One way to understand a complex system is to locate its holes and find what normally fills them. The brain is a system like that and one way of identifying functions of the brain is to describe deficits.
Examples include aphantasia and face blindness. Aphantasia refers to the inability to form visualizations in ones imagination. Face blindness (prosopagnosia) describes the inability to recognize faces. There are many other deficits, each with a different set of symptoms.
The change in capability could be due to a malfunctioning part of the brain or a disruption in the connection between areas. Perhaps an injury or disorder has damaged part, pointing toward the purpose of that region. Sometimes the affected area of the brain is well understood.
For me, I can recognize people really easily. It doesn’t take me looking at a person ‘s face to identify them. The face is an easy point of access to knowing who a person is. However, looking at a person from behind is often enough for me to know who I’m approaching.
The hole that puzzles me is the difficulty of recognizing myself. I can see photos of me or look at myself in a mirror. I don’t think that it is someone else, but rather it’s a conscious act to recognize that it is me.
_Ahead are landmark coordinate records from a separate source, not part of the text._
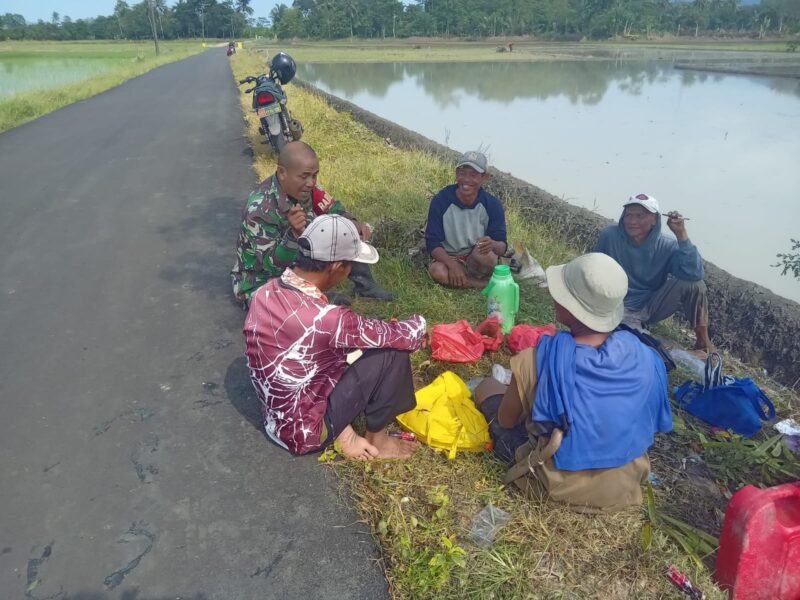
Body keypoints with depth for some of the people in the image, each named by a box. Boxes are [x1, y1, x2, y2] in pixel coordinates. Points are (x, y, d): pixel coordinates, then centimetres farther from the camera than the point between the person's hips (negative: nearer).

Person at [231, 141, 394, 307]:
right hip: (261, 281, -7)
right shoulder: (259, 209, -33)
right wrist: (294, 233, -48)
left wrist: (354, 224, -21)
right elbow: (271, 265, -31)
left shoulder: (304, 188, -14)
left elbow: (333, 209, 1)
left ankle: (364, 285, 12)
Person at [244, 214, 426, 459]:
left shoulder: (264, 293, -9)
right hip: (304, 430, -8)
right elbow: (402, 336, -18)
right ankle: (376, 439, 9)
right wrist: (419, 324, 4)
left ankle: (343, 431, 19)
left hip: (276, 417, 8)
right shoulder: (325, 319, -33)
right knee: (392, 352, -12)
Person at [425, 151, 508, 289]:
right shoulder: (441, 200, -14)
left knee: (485, 253, -35)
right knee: (438, 272, -33)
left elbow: (502, 246, -11)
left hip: (477, 262, 0)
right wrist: (452, 264, -33)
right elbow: (432, 242, -14)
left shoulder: (492, 204, -12)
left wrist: (493, 245, -37)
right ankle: (487, 283, -14)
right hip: (449, 257, 1)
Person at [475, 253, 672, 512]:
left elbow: (506, 421, -10)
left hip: (559, 485, -4)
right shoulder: (646, 357, -17)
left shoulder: (537, 361, -29)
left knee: (487, 386, 13)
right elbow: (651, 424, 1)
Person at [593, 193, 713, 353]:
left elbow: (694, 274, -27)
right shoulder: (609, 236, -15)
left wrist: (681, 234, -30)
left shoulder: (666, 246, -12)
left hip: (652, 305, 2)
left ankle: (703, 343, -3)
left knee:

Old pictures or new, none of them look like “me.” I just don’t feel the same connection to myself that I do with other people.
It seems that this would be something a psychoanalyst might have comments on, but therapists and psychiatrists don’t hear anything alarming in this. It’s more “That’s interesting.”
There isn’t a strong emotional impact on me with the issue, just that it seems atypical of how most people react to their picture. I don’t know.
I can recognize you, but I can’t recognize me.